═════ POKAZANY TEKST ═════
Co zrobić żeby nie iść do szkoły? Jak nie iść do szkoły?
Są takie dni (rzadko, ale są) kiedy naprawdę nie chcę iść do szkoły. Albo nie zdążę się czegoś nauczyć, albo raz miałem tak, że miałem nowy laptop i byłem w połowie ogarniania go i trzeba było iść do szkoły.
Co zrobić, aby nie iść do szkoły? Jakie znacie sposoby na to, aby nie iść do szkoły czasem jeden albo dwa dni? Czasem udawałem, że brzuch mnie boli, ale moja starsza już jarzy temat i jak udaję, że brzuch mnie boli, nie nabierze się.
Tak więc w moim przypadku ból brzucha odpada.
Jakie macie pomysły – co zrobić, powiedzieć, aby wywinąć się od pójścia do szkoły?
═════
▶ CEL
Dlaczego według tekstu o unikaniu szkoły udawanie bólu brzucha już się nie sprawdza?
═════ WYKAZ ═════
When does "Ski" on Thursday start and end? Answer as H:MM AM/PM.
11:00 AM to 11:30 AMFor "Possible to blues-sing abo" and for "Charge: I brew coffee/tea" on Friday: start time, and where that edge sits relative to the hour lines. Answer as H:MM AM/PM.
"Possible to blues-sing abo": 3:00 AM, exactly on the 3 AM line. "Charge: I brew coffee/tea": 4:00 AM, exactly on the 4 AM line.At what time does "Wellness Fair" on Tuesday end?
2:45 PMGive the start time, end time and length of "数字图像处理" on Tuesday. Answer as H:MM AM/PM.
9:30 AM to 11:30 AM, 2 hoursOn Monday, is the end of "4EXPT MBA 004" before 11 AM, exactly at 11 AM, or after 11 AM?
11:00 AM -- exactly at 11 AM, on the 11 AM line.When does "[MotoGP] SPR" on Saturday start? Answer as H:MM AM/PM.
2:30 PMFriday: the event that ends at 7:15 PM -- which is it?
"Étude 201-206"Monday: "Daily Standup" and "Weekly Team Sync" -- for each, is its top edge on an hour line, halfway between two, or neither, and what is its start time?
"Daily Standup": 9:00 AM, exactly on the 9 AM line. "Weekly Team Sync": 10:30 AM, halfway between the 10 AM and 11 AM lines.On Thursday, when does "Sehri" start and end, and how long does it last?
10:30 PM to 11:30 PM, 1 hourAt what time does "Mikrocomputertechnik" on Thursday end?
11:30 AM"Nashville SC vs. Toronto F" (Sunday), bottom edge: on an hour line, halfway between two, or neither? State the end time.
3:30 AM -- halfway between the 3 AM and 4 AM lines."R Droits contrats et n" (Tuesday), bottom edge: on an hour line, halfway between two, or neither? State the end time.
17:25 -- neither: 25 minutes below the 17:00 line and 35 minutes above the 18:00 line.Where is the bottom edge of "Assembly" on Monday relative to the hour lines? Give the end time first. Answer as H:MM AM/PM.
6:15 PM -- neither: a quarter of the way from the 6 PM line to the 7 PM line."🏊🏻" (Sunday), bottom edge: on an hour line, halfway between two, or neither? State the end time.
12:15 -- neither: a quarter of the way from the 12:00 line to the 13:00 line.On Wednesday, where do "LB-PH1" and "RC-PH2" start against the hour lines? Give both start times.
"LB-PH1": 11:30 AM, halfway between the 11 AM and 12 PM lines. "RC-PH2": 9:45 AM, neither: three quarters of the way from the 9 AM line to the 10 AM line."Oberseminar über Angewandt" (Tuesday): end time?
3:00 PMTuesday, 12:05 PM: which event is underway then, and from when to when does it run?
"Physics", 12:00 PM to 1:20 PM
═════
▶ ODPOWIEDŹ
„Starsza” autora już zna ten sposób i nie nabierze się na udawany ból brzucha.